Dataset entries
<<<<

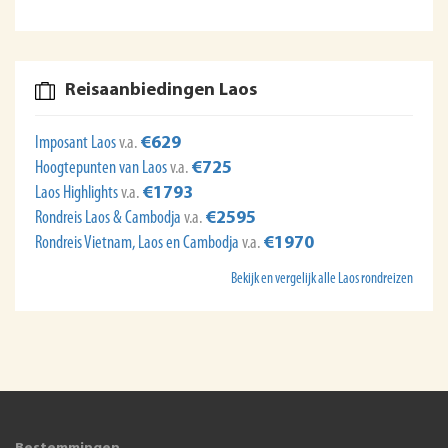
Reisaanbiedingen Laos
Imposant Laos
v.a.
€629
Hoogtepunten van Laos
v.a.
€725
Laos Highlights
v.a.
€1793
Rondreis Laos & Cambodja
v.a.
€2595
Rondreis Vietnam, Laos en Cambodja
v.a.
€1970
Bekijk en vergelijk alle Laos rondreizen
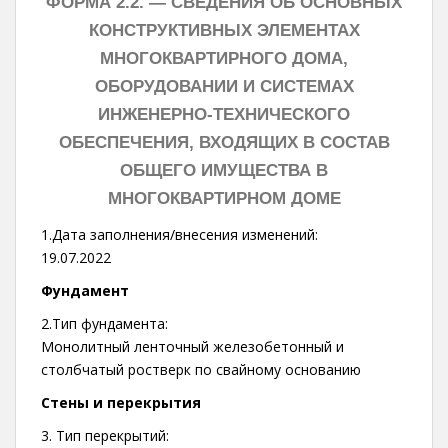
ФОРМА 2.2. —
СВЕДЕНИЯ ОБ ОСНОВНЫХ
КОНСТРУКТИВНЫХ ЭЛЕМЕНТАХ
МНОГОКВАРТИРНОГО ДОМА,
ОБОРУДОВАНИИ И СИСТЕМАХ
ИНЖЕНЕРНО-ТЕХНИЧЕСКОГО
ОБЕСПЕЧЕНИЯ, ВХОДЯЩИХ В СОСТАВ
ОБЩЕГО ИМУЩЕСТВА В
МНОГОКВАРТИРНОМ ДОМЕ
1.Дата заполнения/внесения изменений:
19.07.2022
Фундамент
2.Тип фундамента:
Монолитный ленточный железобетонный и
столбчатый ростверк по свайному основанию
Стены и перекрытия
3. Тип перекрытий:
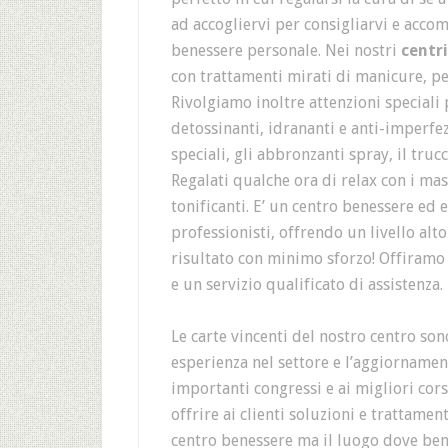
ad accogliervi per consigliarvi e acco
benessere personale. Nei nostri
centr
con trattamenti mirati di manicure, pe
Rivolgiamo inoltre attenzioni speciali 
detossinanti, idrananti e anti-imperfez
speciali, gli abbronzanti spray, il tru
Regalati qualche ora di relax con i mass
tonificanti. E’ un centro benessere ed 
professionisti, offrendo un livello al
risultato con minimo sforzo! Offiramo 
e un servizio qualificato di assistenza.
Le carte vincenti del nostro centro sono
esperienza nel settore e l’aggiornamen
importanti congressi e ai migliori cor
offrire ai clienti soluzioni e trattamen
centro benessere ma il luogo dove benes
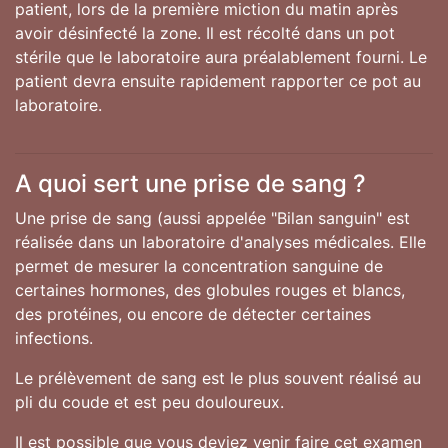
patient, lors de la première miction du matin après
avoir désinfecté la zone. Il est récolté dans un pot
stérile que le laboratoire aura préalablement fourni. Le
patient devra ensuite rapidement rapporter ce pot au
laboratoire.
A quoi sert une prise de sang ?
Une prise de sang (aussi appelée "Bilan sanguin" est
réalisée dans un laboratoire d'analyses médicales. Elle
permet de mesurer la concentration sanguine de
certaines hormones, des globules rouges et blancs,
des protéines, ou encore de détecter certaines
infections.
Le prélèvement de sang est le plus souvent réalisé au
pli du coude et est peu douloureux.
Il est possible que vous deviez venir faire cet examen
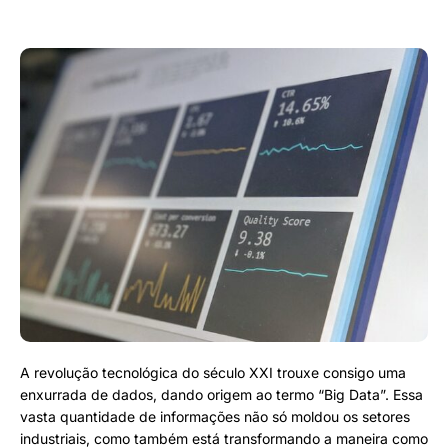
A revolução tecnológica do século XXI trouxe consigo uma
enxurrada de dados, dando origem ao termo “Big Data”. Essa
vasta quantidade de informações não só moldou os setores
industriais, como também está transformando a maneira como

>>>>

Exercise directions
Please pull out every line of the listing above that contains the string "speciali". Treat uppercase and lowercase as different.

Answer space
Rivolgiamo inoltre attenzioni speciali 
speciali, gli abbronzanti spray, il tru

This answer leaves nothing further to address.